### TASK DATA
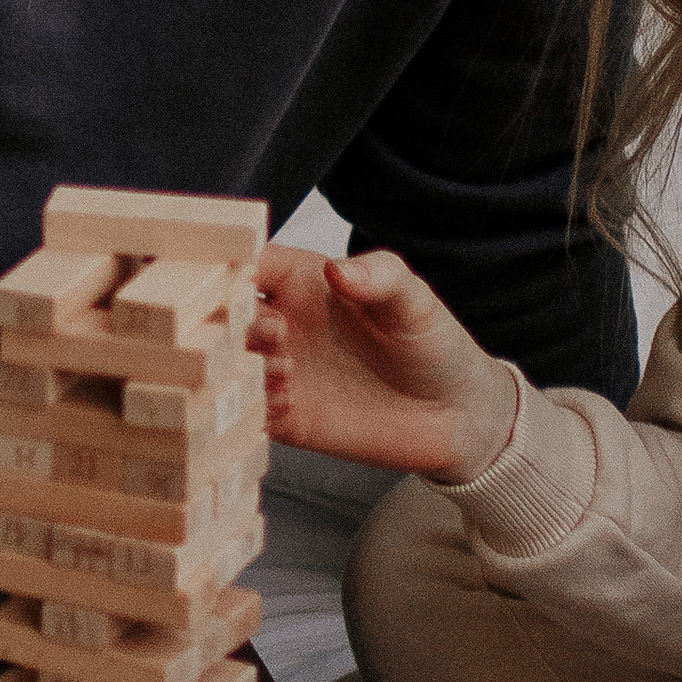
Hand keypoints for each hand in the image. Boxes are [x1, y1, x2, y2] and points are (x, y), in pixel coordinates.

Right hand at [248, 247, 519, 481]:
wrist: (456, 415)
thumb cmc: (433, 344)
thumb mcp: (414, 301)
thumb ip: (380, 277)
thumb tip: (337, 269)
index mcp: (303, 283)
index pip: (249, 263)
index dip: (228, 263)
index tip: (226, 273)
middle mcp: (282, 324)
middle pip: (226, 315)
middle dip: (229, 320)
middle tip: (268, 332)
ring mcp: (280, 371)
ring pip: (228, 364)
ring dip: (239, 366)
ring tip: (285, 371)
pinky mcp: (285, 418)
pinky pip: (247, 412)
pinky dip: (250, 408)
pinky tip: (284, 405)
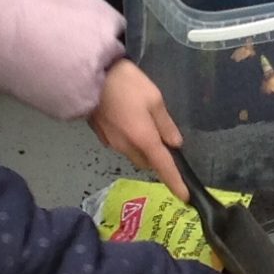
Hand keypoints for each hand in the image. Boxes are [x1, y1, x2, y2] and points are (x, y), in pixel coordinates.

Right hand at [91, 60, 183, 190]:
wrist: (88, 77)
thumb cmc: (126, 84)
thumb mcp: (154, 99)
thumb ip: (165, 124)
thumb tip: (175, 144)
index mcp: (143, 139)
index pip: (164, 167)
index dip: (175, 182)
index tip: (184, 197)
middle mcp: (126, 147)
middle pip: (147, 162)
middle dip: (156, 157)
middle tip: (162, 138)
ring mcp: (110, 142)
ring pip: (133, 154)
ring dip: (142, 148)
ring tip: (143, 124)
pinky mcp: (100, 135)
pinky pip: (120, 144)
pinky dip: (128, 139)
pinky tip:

### WHAT THE EXERCISE ASKS
In the records above, find the line containing "pinky pip: (247, 412)" and output every line from the first through that one, exactly, omitting pictures.

### EXERCISE RESULT
Hand keypoints for each hand in the image. Boxes are [x1, y1, x2, y2] and points are (x, y), in pixel coordinates.

Right hand at [248, 247, 519, 481]:
wrist: (456, 415)
thumb cmc: (433, 344)
thumb mcp: (414, 301)
thumb ip: (380, 277)
thumb tip: (337, 269)
index mcp: (303, 283)
index pip: (249, 263)
index dip: (228, 263)
index tip: (226, 273)
middle mcp: (282, 324)
middle pip: (226, 315)
middle dip: (229, 320)
middle tip: (268, 332)
ring mcp: (280, 371)
ring pip: (228, 364)
ring dip: (239, 366)
ring tip: (285, 371)
pinky mcp: (285, 418)
pinky pip: (247, 412)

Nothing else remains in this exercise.